- **Required action**
Needed from the data below: every line from the one with "About this data" up to and including the one with "penalties, and the", repeated exactly and with nothing else.

- **Items listed in a dataset**
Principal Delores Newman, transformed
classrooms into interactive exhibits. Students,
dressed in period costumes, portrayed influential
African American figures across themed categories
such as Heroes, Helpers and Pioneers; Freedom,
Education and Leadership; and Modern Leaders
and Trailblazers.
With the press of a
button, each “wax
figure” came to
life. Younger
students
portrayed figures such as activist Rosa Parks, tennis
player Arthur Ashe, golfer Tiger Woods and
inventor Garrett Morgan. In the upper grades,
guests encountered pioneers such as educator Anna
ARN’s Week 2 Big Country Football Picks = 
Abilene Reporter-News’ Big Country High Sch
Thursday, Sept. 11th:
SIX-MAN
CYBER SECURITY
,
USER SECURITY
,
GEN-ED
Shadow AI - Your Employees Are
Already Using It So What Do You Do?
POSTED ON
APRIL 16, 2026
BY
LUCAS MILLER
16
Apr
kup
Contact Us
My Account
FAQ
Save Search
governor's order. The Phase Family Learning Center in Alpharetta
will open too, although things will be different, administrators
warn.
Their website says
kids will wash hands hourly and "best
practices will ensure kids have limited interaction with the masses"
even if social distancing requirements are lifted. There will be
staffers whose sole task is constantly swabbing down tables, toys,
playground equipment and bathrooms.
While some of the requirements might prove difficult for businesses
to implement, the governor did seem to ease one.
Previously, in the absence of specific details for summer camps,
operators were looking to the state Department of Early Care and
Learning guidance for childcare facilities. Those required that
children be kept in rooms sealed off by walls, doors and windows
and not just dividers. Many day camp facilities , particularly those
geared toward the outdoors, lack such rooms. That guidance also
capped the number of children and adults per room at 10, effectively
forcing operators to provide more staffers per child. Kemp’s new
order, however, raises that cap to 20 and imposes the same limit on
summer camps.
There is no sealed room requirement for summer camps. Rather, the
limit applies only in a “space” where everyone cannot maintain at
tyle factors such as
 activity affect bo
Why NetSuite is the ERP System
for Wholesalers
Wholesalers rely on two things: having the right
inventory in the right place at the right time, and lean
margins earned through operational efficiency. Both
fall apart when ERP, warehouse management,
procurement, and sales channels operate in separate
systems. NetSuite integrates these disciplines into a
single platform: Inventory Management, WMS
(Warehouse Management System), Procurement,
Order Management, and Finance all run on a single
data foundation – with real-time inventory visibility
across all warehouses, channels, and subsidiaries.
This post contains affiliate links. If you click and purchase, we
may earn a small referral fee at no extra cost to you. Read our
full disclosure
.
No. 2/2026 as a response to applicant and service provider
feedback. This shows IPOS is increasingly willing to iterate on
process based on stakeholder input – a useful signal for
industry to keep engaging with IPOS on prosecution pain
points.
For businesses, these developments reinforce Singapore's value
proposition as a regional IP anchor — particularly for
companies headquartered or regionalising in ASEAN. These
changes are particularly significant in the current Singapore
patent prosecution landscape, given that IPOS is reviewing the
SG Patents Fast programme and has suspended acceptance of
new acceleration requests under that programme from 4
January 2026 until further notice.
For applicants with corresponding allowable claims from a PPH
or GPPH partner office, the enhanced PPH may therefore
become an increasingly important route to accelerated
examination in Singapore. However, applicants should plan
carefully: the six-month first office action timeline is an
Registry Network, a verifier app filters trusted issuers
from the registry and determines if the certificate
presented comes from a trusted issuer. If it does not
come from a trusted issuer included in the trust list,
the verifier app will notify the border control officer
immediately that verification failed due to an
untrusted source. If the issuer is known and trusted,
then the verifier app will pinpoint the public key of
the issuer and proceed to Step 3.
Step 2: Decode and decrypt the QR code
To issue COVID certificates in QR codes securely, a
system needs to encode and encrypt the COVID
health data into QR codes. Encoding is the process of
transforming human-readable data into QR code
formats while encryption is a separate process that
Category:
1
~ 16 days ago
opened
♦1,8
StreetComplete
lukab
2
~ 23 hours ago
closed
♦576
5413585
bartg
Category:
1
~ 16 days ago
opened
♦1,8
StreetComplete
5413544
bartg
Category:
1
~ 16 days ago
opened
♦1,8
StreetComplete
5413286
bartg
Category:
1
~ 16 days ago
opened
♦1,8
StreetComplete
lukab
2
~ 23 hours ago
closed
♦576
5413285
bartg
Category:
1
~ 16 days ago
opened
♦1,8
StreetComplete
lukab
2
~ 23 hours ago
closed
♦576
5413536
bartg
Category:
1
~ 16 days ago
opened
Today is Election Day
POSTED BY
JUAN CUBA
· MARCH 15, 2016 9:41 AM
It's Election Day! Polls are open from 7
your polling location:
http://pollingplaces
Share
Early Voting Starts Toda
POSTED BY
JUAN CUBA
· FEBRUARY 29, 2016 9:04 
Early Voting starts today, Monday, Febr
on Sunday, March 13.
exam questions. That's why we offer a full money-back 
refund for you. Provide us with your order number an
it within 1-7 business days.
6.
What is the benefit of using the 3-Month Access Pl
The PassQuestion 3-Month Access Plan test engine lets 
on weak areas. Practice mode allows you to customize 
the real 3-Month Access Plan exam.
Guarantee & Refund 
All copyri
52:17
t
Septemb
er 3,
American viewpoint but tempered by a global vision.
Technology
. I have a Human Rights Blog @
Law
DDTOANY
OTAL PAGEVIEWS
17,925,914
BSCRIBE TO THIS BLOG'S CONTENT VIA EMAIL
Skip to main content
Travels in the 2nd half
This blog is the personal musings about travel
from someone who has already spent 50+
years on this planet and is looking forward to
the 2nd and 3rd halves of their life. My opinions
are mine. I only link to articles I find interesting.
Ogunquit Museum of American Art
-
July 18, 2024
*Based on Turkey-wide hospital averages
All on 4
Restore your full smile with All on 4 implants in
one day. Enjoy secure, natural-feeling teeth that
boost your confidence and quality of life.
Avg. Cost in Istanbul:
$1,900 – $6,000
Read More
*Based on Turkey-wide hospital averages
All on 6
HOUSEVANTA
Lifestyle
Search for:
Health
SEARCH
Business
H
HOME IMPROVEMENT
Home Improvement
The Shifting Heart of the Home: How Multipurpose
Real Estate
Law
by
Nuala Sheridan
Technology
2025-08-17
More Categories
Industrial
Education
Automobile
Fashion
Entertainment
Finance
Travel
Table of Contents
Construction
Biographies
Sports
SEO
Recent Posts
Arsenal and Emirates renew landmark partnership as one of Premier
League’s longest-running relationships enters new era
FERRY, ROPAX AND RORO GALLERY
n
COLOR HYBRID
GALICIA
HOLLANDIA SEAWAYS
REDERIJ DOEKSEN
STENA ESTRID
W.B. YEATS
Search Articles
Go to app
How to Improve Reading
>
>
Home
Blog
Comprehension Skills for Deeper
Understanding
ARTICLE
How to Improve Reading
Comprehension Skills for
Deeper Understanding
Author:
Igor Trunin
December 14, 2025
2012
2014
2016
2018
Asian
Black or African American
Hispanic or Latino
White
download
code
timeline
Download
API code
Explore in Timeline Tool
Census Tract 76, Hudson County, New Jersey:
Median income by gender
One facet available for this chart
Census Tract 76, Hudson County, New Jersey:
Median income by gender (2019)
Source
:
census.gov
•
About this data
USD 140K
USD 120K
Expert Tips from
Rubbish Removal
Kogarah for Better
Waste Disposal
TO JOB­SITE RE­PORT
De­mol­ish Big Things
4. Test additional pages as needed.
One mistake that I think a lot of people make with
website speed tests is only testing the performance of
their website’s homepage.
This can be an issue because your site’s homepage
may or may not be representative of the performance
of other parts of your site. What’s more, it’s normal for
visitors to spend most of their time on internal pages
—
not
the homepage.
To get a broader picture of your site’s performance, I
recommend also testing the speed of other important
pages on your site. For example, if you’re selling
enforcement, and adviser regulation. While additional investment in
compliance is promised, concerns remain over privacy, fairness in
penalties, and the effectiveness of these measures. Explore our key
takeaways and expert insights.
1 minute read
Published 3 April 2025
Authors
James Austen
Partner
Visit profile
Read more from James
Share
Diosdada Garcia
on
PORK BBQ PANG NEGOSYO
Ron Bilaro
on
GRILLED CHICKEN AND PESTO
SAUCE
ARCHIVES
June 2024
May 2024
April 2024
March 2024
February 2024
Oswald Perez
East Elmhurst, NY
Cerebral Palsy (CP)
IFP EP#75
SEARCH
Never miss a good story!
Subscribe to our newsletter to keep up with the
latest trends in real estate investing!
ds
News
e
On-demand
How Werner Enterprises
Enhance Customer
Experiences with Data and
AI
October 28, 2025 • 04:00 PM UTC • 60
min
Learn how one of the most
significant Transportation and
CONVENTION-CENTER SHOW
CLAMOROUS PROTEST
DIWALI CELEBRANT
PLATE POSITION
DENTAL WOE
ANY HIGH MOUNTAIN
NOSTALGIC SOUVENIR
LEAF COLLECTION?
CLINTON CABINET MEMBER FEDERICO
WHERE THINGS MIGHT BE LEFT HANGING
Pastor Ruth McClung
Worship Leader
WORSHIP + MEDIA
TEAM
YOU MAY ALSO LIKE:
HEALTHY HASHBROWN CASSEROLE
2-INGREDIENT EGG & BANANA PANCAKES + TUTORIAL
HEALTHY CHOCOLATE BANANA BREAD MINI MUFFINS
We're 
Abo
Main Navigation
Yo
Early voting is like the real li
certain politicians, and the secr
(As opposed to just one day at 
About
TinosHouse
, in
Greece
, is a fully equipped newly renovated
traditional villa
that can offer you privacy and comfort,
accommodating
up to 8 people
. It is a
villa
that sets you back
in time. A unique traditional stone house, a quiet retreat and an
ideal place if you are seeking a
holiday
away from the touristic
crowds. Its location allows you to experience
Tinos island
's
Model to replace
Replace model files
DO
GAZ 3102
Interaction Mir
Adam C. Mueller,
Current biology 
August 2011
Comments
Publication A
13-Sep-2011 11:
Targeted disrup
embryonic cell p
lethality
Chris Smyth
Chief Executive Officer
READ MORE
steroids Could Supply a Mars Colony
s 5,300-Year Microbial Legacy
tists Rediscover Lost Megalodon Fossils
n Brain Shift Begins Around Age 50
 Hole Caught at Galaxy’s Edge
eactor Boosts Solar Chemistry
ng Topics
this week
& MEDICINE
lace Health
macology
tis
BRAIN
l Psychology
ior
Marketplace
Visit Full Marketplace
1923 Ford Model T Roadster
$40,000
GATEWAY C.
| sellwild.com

- **Result**
About this data
USD 140K
USD 120K
Expert Tips from
Rubbish Removal
Kogarah for Better
Waste Disposal
TO JOB­SITE RE­PORT
De­mol­ish Big Things
4. Test additional pages as needed.
One mistake that I think a lot of people make with
website speed tests is only testing the performance of
their website’s homepage.
This can be an issue because your site’s homepage
may or may not be representative of the performance
of other parts of your site. What’s more, it’s normal for
visitors to spend most of their time on internal pages
—
not
the homepage.
To get a broader picture of your site’s performance, I
recommend also testing the speed of other important
pages on your site. For example, if you’re selling
enforcement, and adviser regulation. While additional investment in
compliance is promised, concerns remain over privacy, fairness in
penalties, and the effectiveness of these measures. Explore our key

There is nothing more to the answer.